Ci siete ancora? Ok, allora cominciamo a dire che tra gli appassionati del genere il nome degli svedesi
Grand Illusion non è per nulla una novità, in virtù di una discografia giunta al sesto sigillo e di una carriera iniziata una
venticinquina di anni fa sotto la denominazione di Promotion.
Diciamo anche che la presenza di ospiti illustri come Steve Lukather (Toto), Jay Graydon (Airplay), Tim Pierce (Rick Springfield), Gregg Bissonette (David Lee Roth) e Paul Buckmaster (Elton John & David Bowie) ha, come di consueto, contribuito sicuramente alla riuscita del lavoro, ma francamente è necessario pure riconoscere che Sundell, Svensson e Rydholm non mi sono mai sembrati così determinati e abili nel mescere propriamente eleganza e forza, sentimento e razionalità in un programma assai eterogeneo capace di trattare
hard,
pomp,
AOR e bagliori di
west-coast sound con disarmante competenza.
La coppia vocale è come sempre straordinaria, tra suggestive intonazioni armonizzate e l’ostentazione di vertiginose estensioni, mentre le canzoni hanno la classica “marcia in più”, rappresentando praticamente tutte momenti d’ascolto imprescindibili nell’ottica di una forma compiuta di appagamento
cardio-uditivo.
Impossibile, infatti, trascurare l’
AOR sinfonico (e vagamente
neoclassico) di “Gates of fire”, sfuggire al tenace morso
hard-oriented di "Eyes of ice", "On and on” e “Under the wire”, alle atmosfere felpate e squisitamente
radiofoniche di “Better believe it”, “St.
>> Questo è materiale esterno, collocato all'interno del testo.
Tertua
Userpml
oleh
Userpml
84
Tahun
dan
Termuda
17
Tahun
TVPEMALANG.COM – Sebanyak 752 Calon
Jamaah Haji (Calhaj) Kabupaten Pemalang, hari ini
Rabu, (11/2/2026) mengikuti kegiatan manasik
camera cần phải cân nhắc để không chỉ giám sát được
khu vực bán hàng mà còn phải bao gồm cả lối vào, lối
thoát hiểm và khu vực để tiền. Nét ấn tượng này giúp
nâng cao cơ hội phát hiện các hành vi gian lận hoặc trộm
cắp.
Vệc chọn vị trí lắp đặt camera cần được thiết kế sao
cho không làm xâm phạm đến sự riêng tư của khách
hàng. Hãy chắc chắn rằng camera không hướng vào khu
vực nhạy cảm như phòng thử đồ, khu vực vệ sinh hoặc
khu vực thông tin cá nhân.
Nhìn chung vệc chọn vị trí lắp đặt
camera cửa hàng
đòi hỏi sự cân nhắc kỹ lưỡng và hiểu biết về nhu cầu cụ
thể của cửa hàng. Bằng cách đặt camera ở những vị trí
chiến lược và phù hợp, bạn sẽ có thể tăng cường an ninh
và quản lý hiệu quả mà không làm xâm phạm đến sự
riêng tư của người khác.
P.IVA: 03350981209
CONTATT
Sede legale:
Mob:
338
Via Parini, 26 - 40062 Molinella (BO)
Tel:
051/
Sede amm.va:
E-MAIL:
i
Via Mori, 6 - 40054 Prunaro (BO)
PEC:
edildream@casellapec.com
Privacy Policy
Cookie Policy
Theresa's love” (favolosa!) e “Gone” o ancora non essere colti da un benefico languore romantico durante la fruizione di “So faraway” e "Believe in miracles", ballate di levatura superiore.
Identificando, infine, la
title-track, “Through this war” (con un velo di TNT nell’intreccio armonico) e “Winds of change” come autentici
gioiellini in grado di far convivere in modo creativo ed efficace vibranti progressioni melodiche e raffinatezza
barocca (onorando, così, il
monicker del gruppo, mutuato da uno dei grandi capolavori di chi, di questa “roba”, se ne intendeva parecchio!), non mi resta che ribadire il concetto espresso nel prologo della disamina, sperando di essere riuscito a convincervi che il
Principe dei Poveri merita tutta la considerazione che si deve ad un
aristocratico portavoce del settore tutt’altro che
indigente dal punto di vista artistico, a dispetto del suo apparentemente poco prestigioso titolo nobiliare.